NewsLocal News


First 'presumptive' case of monkeypox in Kansas identified by officials in Johnson County

Europe Monkeypox
Posted at 11:25 AM, Jul 09, 2022
and last updated 2022-07-10 06:10:18-04

KANSAS CITY, Mo. — The first "presumptive" positive case of monkeypox has been identified by the Kansas Department of Health and Environment (KDHE) and the Johnson County Department of Health and Environment (JCDHE).

The case was identified through testing at the Kansas Health and Environment Laboratories, according to a release from KDHE.

The patient is a Johnson County, Kansas, man who recently traveled to another state within the U.S., the department said. The patient is helping the department identify people who may have come in contact with them.

Last month, the first probable positive case in Missouri was identified in a Kansas City, Missouri, resident. JCDHE says it usually takes 24-48 hours for the CDC to confirm a presumptive test.

“The risk of monkeypox spreading in Kansas remains low,” Secretary of KDHE Janet Stanek said. “If you are experiencing symptoms of monkeypox illness, it’s important to stay home and contact your health care provider as soon as possible to avoid spreading the disease to others.”

KDHE says standard symptoms of monkeypox include "fever, headache, muscle aches, swollen lymph nodes, chills and exhaustion." These symptoms are followed by a "rash that can look like pimples or blisters that may appear on the face, inside the mouth, and on other parts of the body like hands, feet, chest, or genitals." Initial symptoms do not always appear before the rash.

Risk factors of monkeypox include contact with an individual with confirmed or probable monkeypox, travel outside of the United States to countries with confirmed cases of monkeypox and contact with a wild animal or exotic pet, or products from these animals, that are an African endemic species.

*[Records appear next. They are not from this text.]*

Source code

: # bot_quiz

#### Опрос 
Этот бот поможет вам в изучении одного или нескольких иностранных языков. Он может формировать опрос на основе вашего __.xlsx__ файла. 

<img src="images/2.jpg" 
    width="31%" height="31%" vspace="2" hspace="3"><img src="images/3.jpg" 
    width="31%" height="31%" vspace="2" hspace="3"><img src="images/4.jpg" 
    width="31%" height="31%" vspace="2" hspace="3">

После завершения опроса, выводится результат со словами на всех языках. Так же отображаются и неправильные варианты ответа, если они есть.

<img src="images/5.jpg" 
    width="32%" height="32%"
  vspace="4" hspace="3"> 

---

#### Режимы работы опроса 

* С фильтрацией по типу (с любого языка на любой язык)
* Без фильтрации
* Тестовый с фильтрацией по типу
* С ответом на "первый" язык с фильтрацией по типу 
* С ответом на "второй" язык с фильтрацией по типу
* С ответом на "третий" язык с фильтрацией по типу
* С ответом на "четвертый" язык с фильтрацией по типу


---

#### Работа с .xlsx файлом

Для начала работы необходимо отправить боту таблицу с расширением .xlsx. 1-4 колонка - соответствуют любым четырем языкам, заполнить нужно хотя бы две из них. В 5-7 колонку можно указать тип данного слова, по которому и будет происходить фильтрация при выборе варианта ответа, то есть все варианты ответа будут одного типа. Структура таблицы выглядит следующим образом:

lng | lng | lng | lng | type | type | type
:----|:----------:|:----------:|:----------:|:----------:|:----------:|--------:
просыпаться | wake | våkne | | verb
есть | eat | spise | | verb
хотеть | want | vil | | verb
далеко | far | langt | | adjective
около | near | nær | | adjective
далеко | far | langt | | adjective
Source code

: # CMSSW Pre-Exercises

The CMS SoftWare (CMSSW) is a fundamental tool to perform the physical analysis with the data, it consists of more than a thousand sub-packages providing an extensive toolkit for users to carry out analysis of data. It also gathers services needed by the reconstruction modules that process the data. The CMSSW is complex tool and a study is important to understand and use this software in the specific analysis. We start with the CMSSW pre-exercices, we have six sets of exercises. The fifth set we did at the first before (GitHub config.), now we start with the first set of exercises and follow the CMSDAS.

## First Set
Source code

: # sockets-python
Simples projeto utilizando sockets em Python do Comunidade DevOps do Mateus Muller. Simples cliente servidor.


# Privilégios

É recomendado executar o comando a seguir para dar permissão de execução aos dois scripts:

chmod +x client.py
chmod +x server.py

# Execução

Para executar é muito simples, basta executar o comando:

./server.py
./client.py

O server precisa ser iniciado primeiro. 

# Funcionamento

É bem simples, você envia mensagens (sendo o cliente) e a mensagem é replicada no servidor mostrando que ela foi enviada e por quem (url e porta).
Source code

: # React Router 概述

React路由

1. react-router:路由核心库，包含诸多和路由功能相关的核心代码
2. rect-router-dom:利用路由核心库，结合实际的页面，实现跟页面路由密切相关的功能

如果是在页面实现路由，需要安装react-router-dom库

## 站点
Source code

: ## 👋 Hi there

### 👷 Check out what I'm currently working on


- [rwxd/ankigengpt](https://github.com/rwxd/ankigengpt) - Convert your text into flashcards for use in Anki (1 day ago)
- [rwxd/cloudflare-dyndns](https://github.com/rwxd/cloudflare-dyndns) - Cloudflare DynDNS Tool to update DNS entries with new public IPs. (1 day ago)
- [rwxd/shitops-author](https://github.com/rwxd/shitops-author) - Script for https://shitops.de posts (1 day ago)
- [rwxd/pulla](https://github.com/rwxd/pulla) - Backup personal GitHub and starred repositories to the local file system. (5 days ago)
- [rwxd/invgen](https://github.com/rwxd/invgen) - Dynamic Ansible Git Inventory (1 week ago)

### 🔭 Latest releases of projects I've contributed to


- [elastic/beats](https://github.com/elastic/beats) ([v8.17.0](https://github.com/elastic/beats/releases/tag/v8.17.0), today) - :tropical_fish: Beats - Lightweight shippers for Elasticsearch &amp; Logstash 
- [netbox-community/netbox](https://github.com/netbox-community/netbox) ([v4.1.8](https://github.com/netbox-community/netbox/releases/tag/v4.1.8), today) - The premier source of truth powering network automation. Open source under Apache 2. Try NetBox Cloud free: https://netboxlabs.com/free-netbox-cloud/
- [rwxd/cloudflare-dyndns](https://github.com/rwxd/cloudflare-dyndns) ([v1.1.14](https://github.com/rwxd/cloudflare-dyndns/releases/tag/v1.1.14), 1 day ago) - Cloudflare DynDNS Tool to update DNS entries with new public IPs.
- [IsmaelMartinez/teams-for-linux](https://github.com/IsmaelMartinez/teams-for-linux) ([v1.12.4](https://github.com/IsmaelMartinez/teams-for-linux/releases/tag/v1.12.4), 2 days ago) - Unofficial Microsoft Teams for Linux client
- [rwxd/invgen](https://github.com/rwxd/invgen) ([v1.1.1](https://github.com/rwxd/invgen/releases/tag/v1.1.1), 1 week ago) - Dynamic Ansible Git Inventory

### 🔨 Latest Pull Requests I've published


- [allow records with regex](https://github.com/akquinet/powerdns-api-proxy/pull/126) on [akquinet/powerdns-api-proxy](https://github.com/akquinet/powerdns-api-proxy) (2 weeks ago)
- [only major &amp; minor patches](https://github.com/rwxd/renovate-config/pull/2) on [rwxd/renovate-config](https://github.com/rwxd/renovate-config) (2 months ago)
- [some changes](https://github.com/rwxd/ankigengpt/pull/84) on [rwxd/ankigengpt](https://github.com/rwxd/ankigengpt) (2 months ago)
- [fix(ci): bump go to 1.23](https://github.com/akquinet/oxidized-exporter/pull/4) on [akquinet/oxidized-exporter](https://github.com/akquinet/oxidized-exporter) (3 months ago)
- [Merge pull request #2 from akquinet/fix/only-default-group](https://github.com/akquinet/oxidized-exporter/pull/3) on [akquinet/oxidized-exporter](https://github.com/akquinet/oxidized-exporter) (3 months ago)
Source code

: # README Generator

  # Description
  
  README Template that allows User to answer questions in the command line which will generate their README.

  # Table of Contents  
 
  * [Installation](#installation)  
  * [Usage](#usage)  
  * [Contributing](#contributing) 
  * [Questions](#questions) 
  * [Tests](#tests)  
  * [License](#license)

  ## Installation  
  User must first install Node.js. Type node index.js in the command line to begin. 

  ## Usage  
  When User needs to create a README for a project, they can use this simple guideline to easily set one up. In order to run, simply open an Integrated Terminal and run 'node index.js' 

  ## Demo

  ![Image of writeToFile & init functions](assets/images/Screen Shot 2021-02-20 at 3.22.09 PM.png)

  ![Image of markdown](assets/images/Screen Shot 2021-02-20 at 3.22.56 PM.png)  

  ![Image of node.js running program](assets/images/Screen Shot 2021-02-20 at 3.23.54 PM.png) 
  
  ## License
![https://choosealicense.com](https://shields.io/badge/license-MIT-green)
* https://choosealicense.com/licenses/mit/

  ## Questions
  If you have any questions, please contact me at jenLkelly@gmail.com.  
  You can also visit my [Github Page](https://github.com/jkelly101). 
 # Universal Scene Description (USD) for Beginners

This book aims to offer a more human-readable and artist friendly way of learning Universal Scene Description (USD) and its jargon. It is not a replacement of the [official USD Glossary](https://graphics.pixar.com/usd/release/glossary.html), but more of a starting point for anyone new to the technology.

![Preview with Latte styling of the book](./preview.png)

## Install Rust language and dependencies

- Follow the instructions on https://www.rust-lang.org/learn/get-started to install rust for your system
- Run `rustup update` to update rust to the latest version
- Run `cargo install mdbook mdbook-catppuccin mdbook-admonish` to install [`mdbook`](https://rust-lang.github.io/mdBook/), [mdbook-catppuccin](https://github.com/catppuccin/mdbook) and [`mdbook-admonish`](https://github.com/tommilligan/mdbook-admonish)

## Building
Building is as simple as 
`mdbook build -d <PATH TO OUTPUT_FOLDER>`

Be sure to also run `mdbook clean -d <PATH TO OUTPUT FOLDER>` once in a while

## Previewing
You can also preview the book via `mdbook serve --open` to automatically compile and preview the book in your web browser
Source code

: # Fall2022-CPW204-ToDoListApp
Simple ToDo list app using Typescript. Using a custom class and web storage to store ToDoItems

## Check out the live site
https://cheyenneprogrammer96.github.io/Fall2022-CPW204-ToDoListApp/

“Monkeypox is a very rare disease in the United States,” JCDHE director Dr. Sanmi Areola said. “Transmission requires close contact with someone with symptomatic monkeypox. This virus has not shown the ability to spread rapidly in the general population. Based on the information currently available, the risk to the public appears to be very low.”

In Kansas, monkeypox vaccine is available to individuals with a known exposure or confirmed monkeypox case who have been contacted by KDHE or clinic partners.